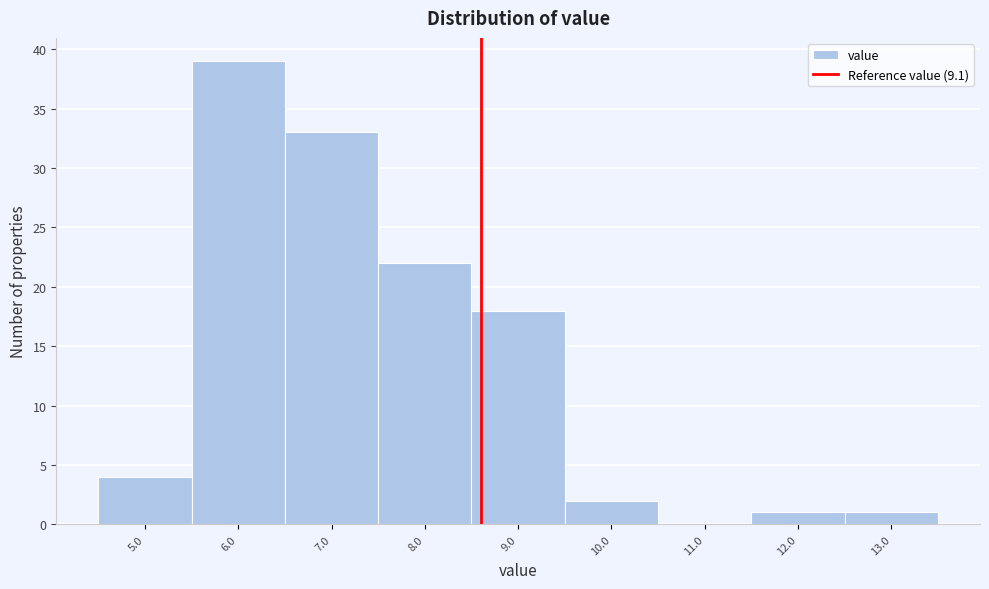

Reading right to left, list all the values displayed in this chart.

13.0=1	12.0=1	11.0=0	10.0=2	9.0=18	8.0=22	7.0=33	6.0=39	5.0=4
_ _ _
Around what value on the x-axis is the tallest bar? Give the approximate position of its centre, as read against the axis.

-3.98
_ _ _
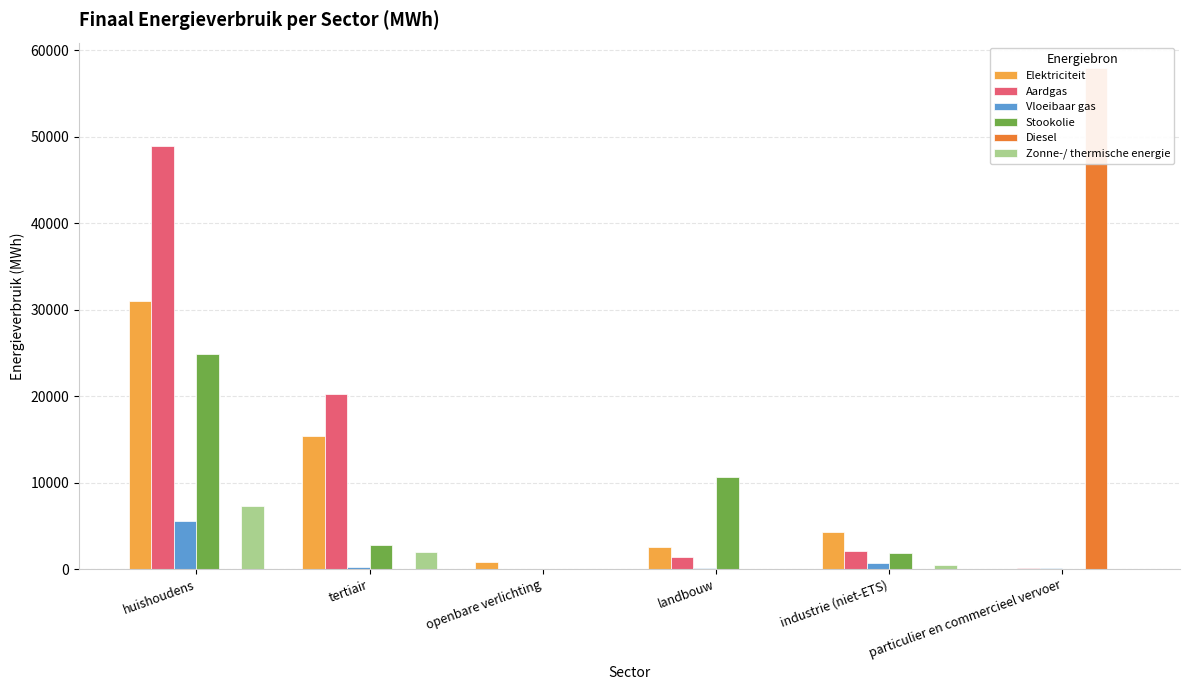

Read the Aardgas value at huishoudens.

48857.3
_ _ _
» **Assignment**
Find each line in the records above that contains the word "chart" and copy those lines.

» **Task result**
Reading right to left, list all the values displayed in this chart.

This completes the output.